The US Coast Guard is the biggest employer of Ketchikan. The town, like every community we stopped, is heavily reliant on cruise ships visiting. Regatta was anchored in a small harbor. Free shuttle buses made trips back and forth to downtown including Newtown and West End. The bus driver mentioned that at busy times Ketchikan welcomes as many as 8 vessels a day giving a much-needed boost to the economy.
Norwegian Cruise Line leased the bay for 50 years. As Oceania is a member of the Norwegian group, J.J. thinks that Regatta’s current site is costing less than if we were in the downtown harbor area.

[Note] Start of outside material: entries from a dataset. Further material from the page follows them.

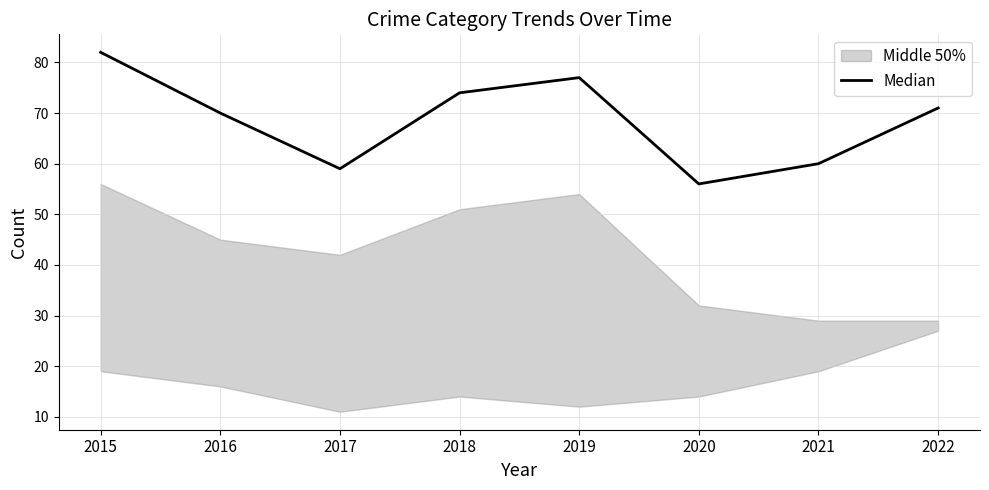

How many values exceed 71?

3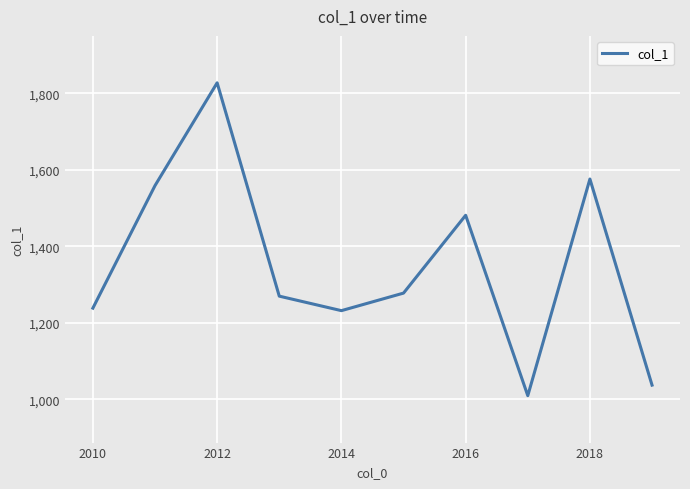

What is the minimum value shown in the chart?

1010.0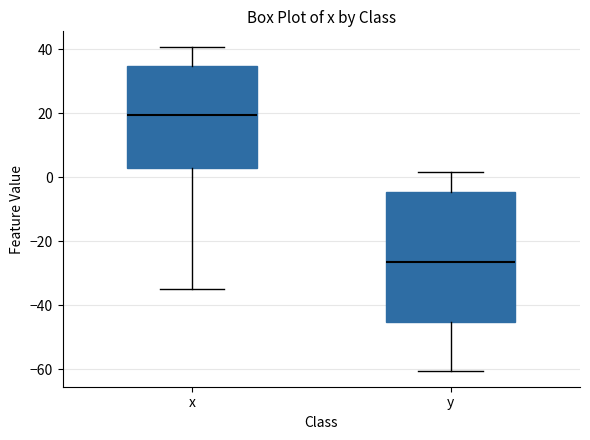

Reading left to right, read every box against the y-axis: the position of its median line, the range the box covers, and the ends of its whiskers. The values are not printed on the chart, so give them approximately, as read against the axis.

x: median 20, box 4 to 34, whiskers -34 to 40
y: median -26, box -46 to -4, whiskers -60 to 2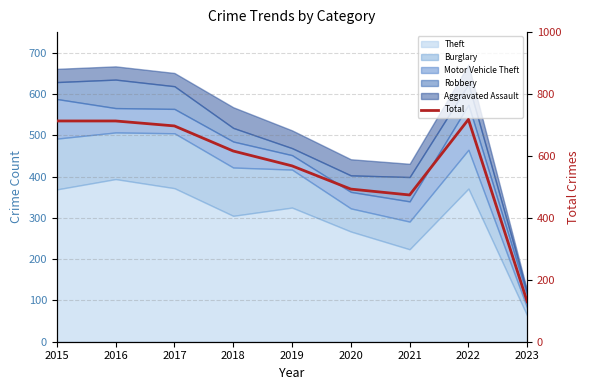

At which category does the chart reach its minimum across all series?

2023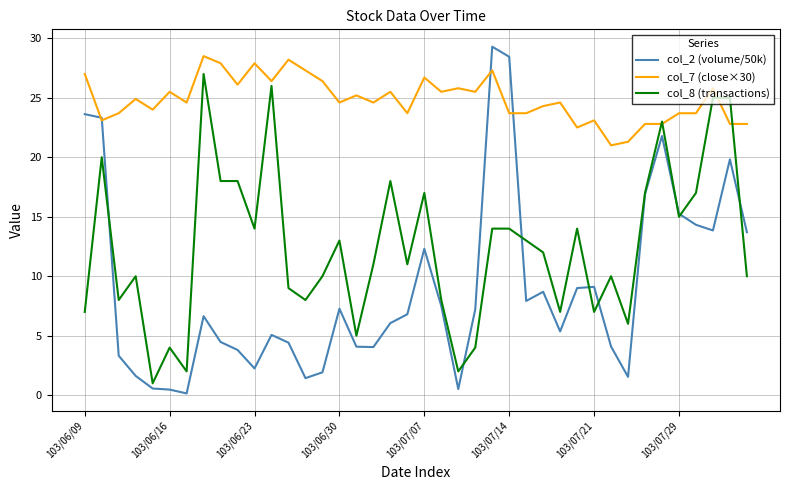

Which series has the largest total across all categories?

col_7 (close×30)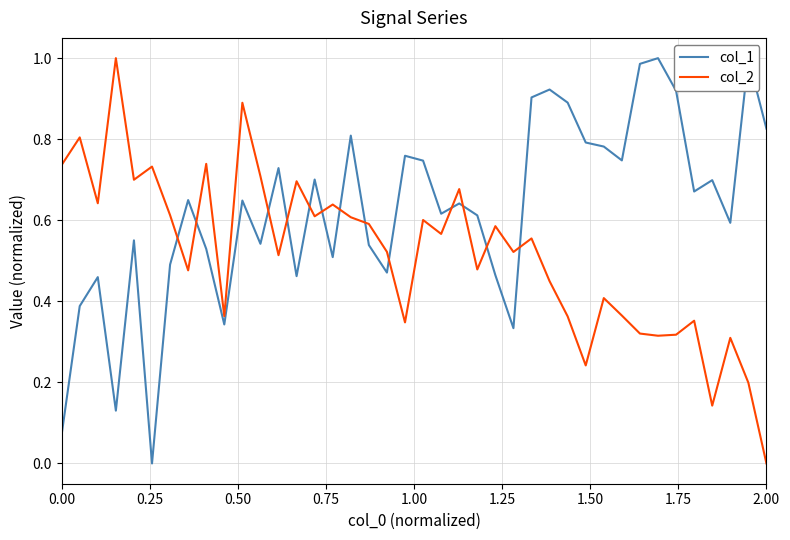

Which series has the largest total across all categories?

col_1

Every person who has relocated to Alaska has stories to tell. Our bus driver found his job with a company who owns an old cruise ship visible from Regatta. His home is one of the 70 plus rooms in this old cruise ship. The bus driver said that jobs are plentiful. Anyone can find job if they are willing to wash dishes, wait tables. His cost to live on the ship is free. He eats dinner on the ship paying $12 per meal which he claims is very cheap compared to what a comparable meal would cost in town.
The state of Alaska will sell you land if you are willing to homestead. Some districts get their water from the country while others collect rainwater. Heating might be kerosine fireplaces or wood burning stoves. Alaska is the last frontier of the United States and old and new settlers face daily challenges.